Are these men you already knew?

AnneLovesGilbert · 10/02/2019 20:35

Send a questionnaire to all future potential gentleman callers so you can assess their manners before inviting them to eat in your home.

notanothernam · 10/02/2019 20:39

@greendale17 your vagina (assuming you have one) has enabled you to remember this.

Dieu · 10/02/2019 23:43

YANBU, as in it's rude to turn up empty handed to dinner, BUT not just men!

Strawbridge · 11/02/2019 11:32

I cooked a five course meal - even had a small gift for him. Surely, a little flowers to say thank you would not have hurt.

It just show that he is not considerate at all.

OP posts:
Boysandbuses · 11/02/2019 11:36

So who was he too you that you had gone to all the effort for?

What was the occassion?

Bringbackthestripes · 11/02/2019 11:37

Presumably you invited them over to share a meal and enjoy their company not just to receive a gift.

It’s rude to expect a present but delightful if you receive one.

Personally I would always take something but I wouldn’t judge someone for not.

Strawbridge · 11/02/2019 11:45

Potential boyfriend, but you can tell a lot about a man when you invite him for dinner. I was not expecting a gift, however, a little flowers would have been nice.

I guess that he is the type that will forget your birthday.

OP posts:
Mscandylamb · 11/02/2019 11:49

Expect nothing so you wont be dissappointed. The sour taste these men have left in your mouth will linger.... Thats why I dont expect anything from anyone anymore.
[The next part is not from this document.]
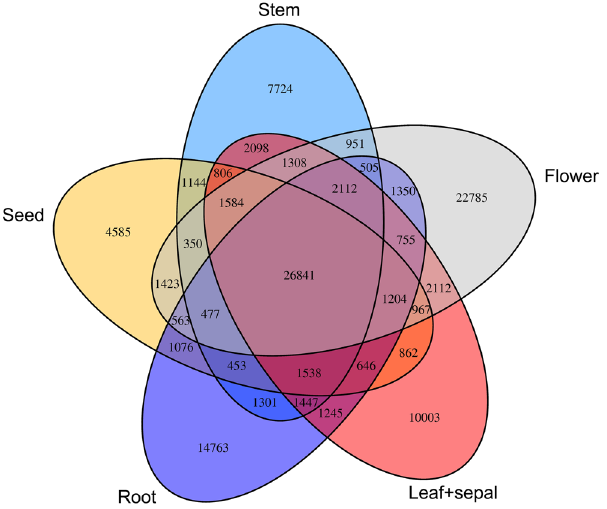
Figure 3. Pathway enrichment analysis in six organs. A significance threshold of P < 0.05 was considered statistically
Boysandbuses · 11/02/2019 11:59

OP why are you being cagey about who he was?

Potential boyfriend could be someone you have been dating to someone you never met in real life and met through tinder.

The reason I am asking is that this seemed a big deal for you, a 5 course meal and a present for him is quite full on. Perhaps he thought he was just coming round for tea and he wasn't expecting this huge deal.

Or is there a chance he though dinner meant a roll in the hay?

Strawbridge · 11/02/2019 12:16

He knew that he was coming for dinner. Let's just say that people are brought up differently. Some people have no shame regardless of gender.

OP posts:
Singlenotsingle · 11/02/2019 12:22

Well if he did, boys, he was out of luck! Must try harder!

notanothernam · 11/02/2019 12:40

You can also tell a lot from a woman who makes a fuss about wanting a gift and for demonising a person and whole gender based on old fashioned etiquette, perhaps best you both let it be.

YourSarcasmIsDripping · 11/02/2019 12:47

I cooked a five course meal - even had a small gift for him.

That's quite full on. I've been with OH for 10 years and haven't made him a 5 course meal.

DerelictWreck · 11/02/2019 12:56

The man in question has had a lucky escape. Bloody hell OP you're hard work.